I tend to try to start with med/med-high heat but cut it to low sometime in the first minute to try to keep my total time from ambient temp to roughly 300F to about 3 - 3.5 minutes.
At which point I reduce my fan and increase my heat to med/med-high in order to reach roughly 385F - 390F by about 5.5 minutes, backing heat off just a bit in the last 30 seconds or so.
This is typically about when first crack begins.
I aim for about 1.5 minutes of development - but I tend to go roughly 30 seconds longer and end at a about 7:20 - 7:45 at a temp of between 405 - 415.
The variance is mostly due to the lack of automation.
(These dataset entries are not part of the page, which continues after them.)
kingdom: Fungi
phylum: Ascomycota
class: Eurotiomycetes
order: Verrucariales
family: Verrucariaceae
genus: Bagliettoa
The result is what I'd call a very decent roast, better than typical from local bigger batch roasters - but not as good as high end boutique small batch roasters.
But it's darker than I'd prefer. I tend to cull out about 30 or so under roasted beans and the remainder look to be about a city+ leaning into full city territory.
As I cull, I smash the beans and smell them and here's where I get the impression that I'm leaving some delicious flavor "on the table" so to speak.
The lightest beans tend to be one of two dramatically distinct things - A) acrid, under roasted, not good smell OR B) bursting with fruit, i.e. exactly what I'm hoping for.
With the vast majority having gotten more into the "winey" smelling territory with leftover hints of fruit.

My general questions are -
Do folks have thoughts or suggestions on how can I get MORE of "B" without also getting more of "A"?
Does it sound like I'm drying out for TOO long or not long enough?
How can I transition IN to first crack better/stronger without overshooting and winding up in dark territory before enough development has happened.

lengthy post I know! thanks for bearing with me if you made it all the way through!